Its resulting symptoms include high temperature, fever, vomiting, abdominal pain, sweating, inflammation of the spleen, headache, dizziness, lethargy, excessive sleeplessness, loss of libido in men, jaundice and anaemia. Diagnosis of malaria is complex and requires equipment such as microscopes or rapid diagnostic test. There is frequent over-diagnosis of malaria in many hospitals due to the historical tendency to treat all fevers with anti-malarials.

In addition, Dr. Nnenna Ezeigwe, the National Coordinator of National Malaria Elimination Programme, mentioned that there is large-scale under-diagnosis of malaria as many do not seek, or are unable to reach health care facilities. “The situation is worsened by the fact that symptoms of malaria are non-specific and many people with malaria also have other illness,” the doctor said further explaining that there is need for laboratory investigation on blood sample to detect the presence of the malaria parasite in the blood and also to determine if the disease is at an acute or chronic stage. She warned Nigerians on the use of malaria drugs based on assumption when presented with similar symptoms as such could eventually lead to the abuse of malaria drugs.

Treatment of malaria is not as easy as one would imagine.
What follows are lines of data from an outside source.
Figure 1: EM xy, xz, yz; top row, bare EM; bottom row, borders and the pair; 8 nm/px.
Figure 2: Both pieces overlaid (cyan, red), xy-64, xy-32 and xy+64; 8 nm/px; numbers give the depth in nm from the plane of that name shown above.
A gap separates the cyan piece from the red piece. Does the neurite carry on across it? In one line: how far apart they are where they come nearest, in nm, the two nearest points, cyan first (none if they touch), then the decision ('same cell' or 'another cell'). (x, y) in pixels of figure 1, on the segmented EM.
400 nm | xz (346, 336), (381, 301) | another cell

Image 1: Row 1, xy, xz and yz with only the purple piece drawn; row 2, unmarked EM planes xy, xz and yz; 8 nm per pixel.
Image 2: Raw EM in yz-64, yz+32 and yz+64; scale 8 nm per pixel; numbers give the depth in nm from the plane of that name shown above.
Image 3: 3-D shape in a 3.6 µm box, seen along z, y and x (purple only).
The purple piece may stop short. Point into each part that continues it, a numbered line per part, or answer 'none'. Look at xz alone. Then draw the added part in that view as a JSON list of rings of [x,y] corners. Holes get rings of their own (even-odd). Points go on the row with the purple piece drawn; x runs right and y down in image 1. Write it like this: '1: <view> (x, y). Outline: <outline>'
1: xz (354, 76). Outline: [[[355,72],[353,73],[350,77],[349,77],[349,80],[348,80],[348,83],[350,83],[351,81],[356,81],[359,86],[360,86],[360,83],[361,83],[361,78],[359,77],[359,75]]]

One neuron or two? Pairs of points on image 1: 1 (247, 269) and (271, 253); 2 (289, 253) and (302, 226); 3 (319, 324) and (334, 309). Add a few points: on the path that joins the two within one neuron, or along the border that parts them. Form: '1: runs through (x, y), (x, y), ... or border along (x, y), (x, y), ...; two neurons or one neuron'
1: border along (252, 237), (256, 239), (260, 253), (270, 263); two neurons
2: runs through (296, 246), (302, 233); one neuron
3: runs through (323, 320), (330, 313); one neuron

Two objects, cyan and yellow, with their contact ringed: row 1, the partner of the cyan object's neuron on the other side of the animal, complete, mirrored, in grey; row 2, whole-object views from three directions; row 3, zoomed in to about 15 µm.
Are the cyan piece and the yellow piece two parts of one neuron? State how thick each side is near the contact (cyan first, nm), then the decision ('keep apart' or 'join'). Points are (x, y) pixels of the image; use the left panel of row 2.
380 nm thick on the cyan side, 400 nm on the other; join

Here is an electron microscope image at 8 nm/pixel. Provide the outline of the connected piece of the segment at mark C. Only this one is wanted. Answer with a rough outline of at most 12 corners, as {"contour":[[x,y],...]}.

The parasites undergoes some changes in the liver before invasion of the blood. One tends to attack the parasites in the blood while ‎some parasites are still in the liver waiting to invade the blood. Therefore attacking the parasites in the blood alone does not necessarily put an end to the disease.

According to Pharmacist Fredrick Adedeji Oduwole, Treasurer of Pharmaceuticals Society of Nigeria, Lagos State branch, drug treatment option for malaria is based on whether the patient has acute, uncomplicated or severe malaria. WHO, he said, recommends that anti-malarial treatment for acute uncomplicated falciparum malaria in Nigeria is artemisinin-based combination therapy, ACT. “The ACT, remains the first line of treatment of malaria because of high level of treatment failures due to the growing resistance to limited number of anti malarial drugs available,” he said.